In 2014 she published a coffee table book California Dreaming: Real Life Stories of Brits in LA, featuring profiles of an eclectic mix of about 50 people.
“The professions, the things they’re doing are so different. I’ve got the boxer, the butler, the acrobats [in my book],” she says rattling off a few off the top of her head.
“They’re all so different but I do think there’s more of an entrepreneurial spirit. I know it sounds cliché but [LA’s] a place that people gravitate to for following their dreams.”
Lee from Brits In LA agrees. She says of her nearly 11,000 members: “They’re not typical. They’re unique. They’re all coming out for different reasons — always for a change, a better life.”
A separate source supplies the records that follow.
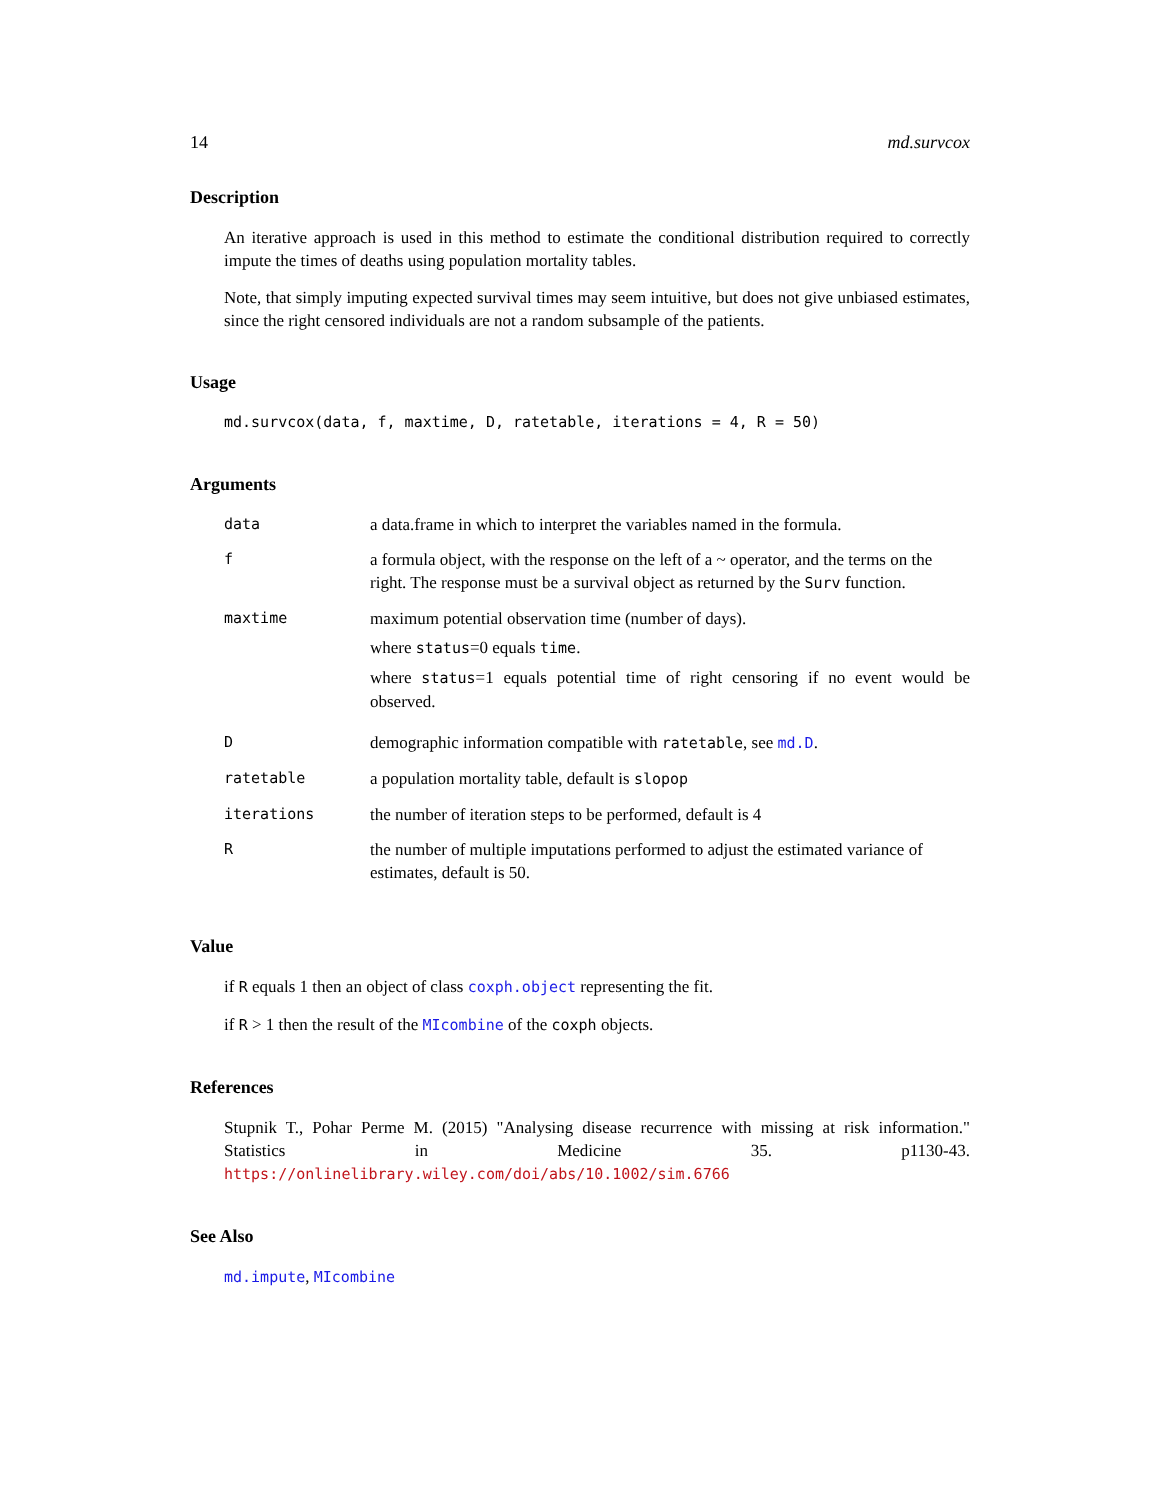14 md.survcox
Description
An iterative approach is used in this method to estimate the conditional distribution required to correctly impute the times of deaths using population mortality tables.
Note, that simply imputing expected survival times may seem intuitive, but does not give unbiased estimates, since the right censored individuals are not a random subsample of the patients.
Usage
md.survcox(data, f, maxtime, D, ratetable, iterations = 4, R = 50)
Arguments
| data | a data.frame in which to interpret the variables named in the formula. |
| f | a formula object, with the response on the left of a ~ operator, and the terms on the right. The response must be a survival object as returned by the Surv function. |
| maxtime | maximum potential observation time (number of days). where status =0 equals time . where status =1 equals potential time of right censoring if no event would be observed. |
| D | demographic information compatible with ratetable , see md.D . |
| ratetable | a population mortality table, default is slopop |
| iterations | the number of iteration steps to be performed, default is 4 |
| R | the number of multiple imputations performed to adjust the estimated variance of estimates, default is 50. |
Value
if R equals 1 then an object of class coxph.object representing the fit.
if R > 1 then the result of the MIcombine of the coxph objects.
References
Stupnik T., Pohar Perme M. (2015) "Analysing disease recurrence with missing at risk information." Statistics in Medicine 35. p1130-43. https://onlinelibrary.wiley.com/doi/abs/10.1002/sim.6766
See Also
md.impute, MIcombine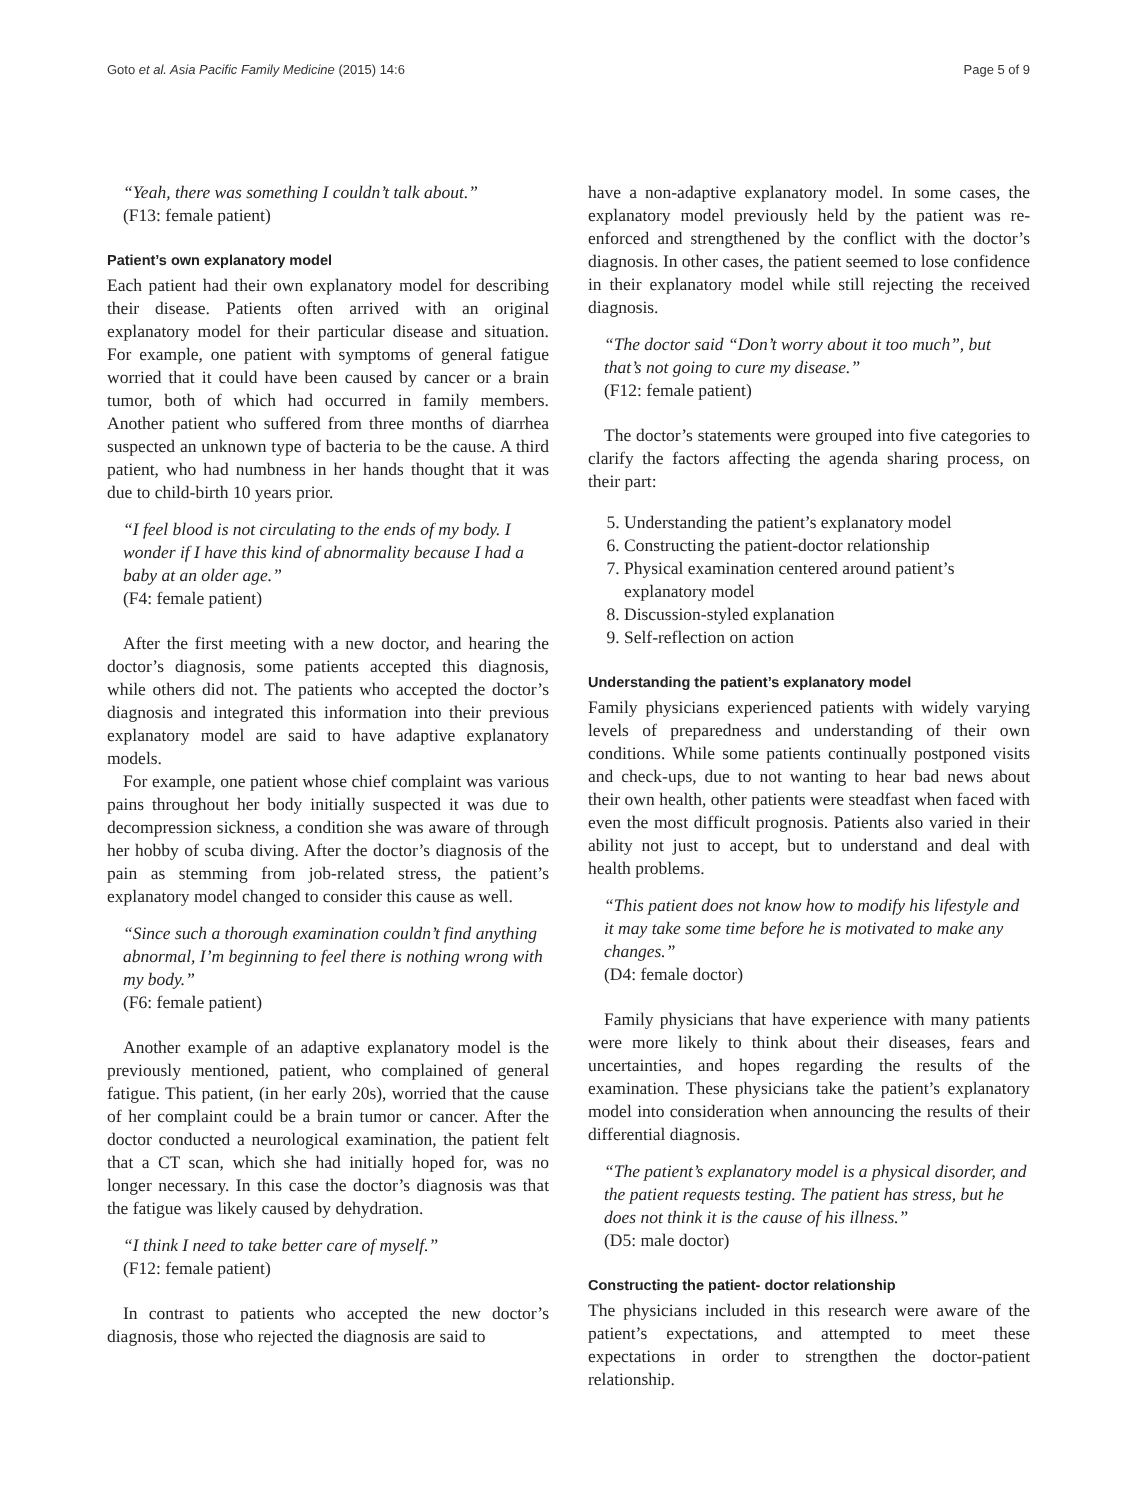Goto et al. Asia Pacific Family Medicine (2015) 14:6 Page 5 of 9
“Yeah, there was something I couldn’t talk about.”
(F13: female patient)
Patient’s own explanatory model
Each patient had their own explanatory model for describing their disease. Patients often arrived with an original explanatory model for their particular disease and situation. For example, one patient with symptoms of general fatigue worried that it could have been caused by cancer or a brain tumor, both of which had occurred in family members. Another patient who suffered from three months of diarrhea suspected an unknown type of bacteria to be the cause. A third patient, who had numbness in her hands thought that it was due to child-birth 10 years prior.
“I feel blood is not circulating to the ends of my body. I wonder if I have this kind of abnormality because I had a baby at an older age.”
(F4: female patient)
After the first meeting with a new doctor, and hearing the doctor’s diagnosis, some patients accepted this diagnosis, while others did not. The patients who accepted the doctor’s diagnosis and integrated this information into their previous explanatory model are said to have adaptive explanatory models.
For example, one patient whose chief complaint was various pains throughout her body initially suspected it was due to decompression sickness, a condition she was aware of through her hobby of scuba diving. After the doctor’s diagnosis of the pain as stemming from job-related stress, the patient’s explanatory model changed to consider this cause as well.
“Since such a thorough examination couldn’t find anything abnormal, I’m beginning to feel there is nothing wrong with my body.”
(F6: female patient)
Another example of an adaptive explanatory model is the previously mentioned, patient, who complained of general fatigue. This patient, (in her early 20s), worried that the cause of her complaint could be a brain tumor or cancer. After the doctor conducted a neurological examination, the patient felt that a CT scan, which she had initially hoped for, was no longer necessary. In this case the doctor’s diagnosis was that the fatigue was likely caused by dehydration.
“I think I need to take better care of myself.”
(F12: female patient)
In contrast to patients who accepted the new doctor’s diagnosis, those who rejected the diagnosis are said to
have a non-adaptive explanatory model. In some cases, the explanatory model previously held by the patient was re-enforced and strengthened by the conflict with the doctor’s diagnosis. In other cases, the patient seemed to lose confidence in their explanatory model while still rejecting the received diagnosis.
“The doctor said “Don’t worry about it too much”, but that’s not going to cure my disease.”
(F12: female patient)
The doctor’s statements were grouped into five categories to clarify the factors affecting the agenda sharing process, on their part:
5. Understanding the patient’s explanatory model
6. Constructing the patient-doctor relationship
7. Physical examination centered around patient’s explanatory model
8. Discussion-styled explanation
9. Self-reflection on action
Understanding the patient’s explanatory model
Family physicians experienced patients with widely varying levels of preparedness and understanding of their own conditions. While some patients continually postponed visits and check-ups, due to not wanting to hear bad news about their own health, other patients were steadfast when faced with even the most difficult prognosis. Patients also varied in their ability not just to accept, but to understand and deal with health problems.
“This patient does not know how to modify his lifestyle and it may take some time before he is motivated to make any changes.”
(D4: female doctor)
Family physicians that have experience with many patients were more likely to think about their diseases, fears and uncertainties, and hopes regarding the results of the examination. These physicians take the patient’s explanatory model into consideration when announcing the results of their differential diagnosis.
“The patient’s explanatory model is a physical disorder, and the patient requests testing. The patient has stress, but he does not think it is the cause of his illness.”
(D5: male doctor)
Constructing the patient- doctor relationship
The physicians included in this research were aware of the patient’s expectations, and attempted to meet these expectations in order to strengthen the doctor-patient relationship.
It’s the can-do attitude of the town that appeals, just as much as the weather and the natural landscape of the mountains and the beach. Within that setting, finding places where you can get an authentic taste of home is the cherry on top.
The Pikey’s Chef Johnson sums it up best by saying: “I think Brits acclimate to LA really well but they hold on to a few things.”
Back at Birch Collins enjoys cooking the roast just as much as his diners love to eat it. Sundays are supposed to be his day off but he comes into the restaurant because he wants to.
When he’s done serving others he eats the fruits of his labor with his wife Edith and their 10-year-old daughter Saffron.
He says: “It’s all about family and friends. Whether you do it at home or you go into your local pub to get it, [roasts are] where everybody kind of gets stuck in and enjoys it.
“It’s very quintessentially British.”
Birch is located at 1634 N. Cahuenga Blvd. in Hollywood. The Roast is served from 12 to 4 p.m. every Sunday.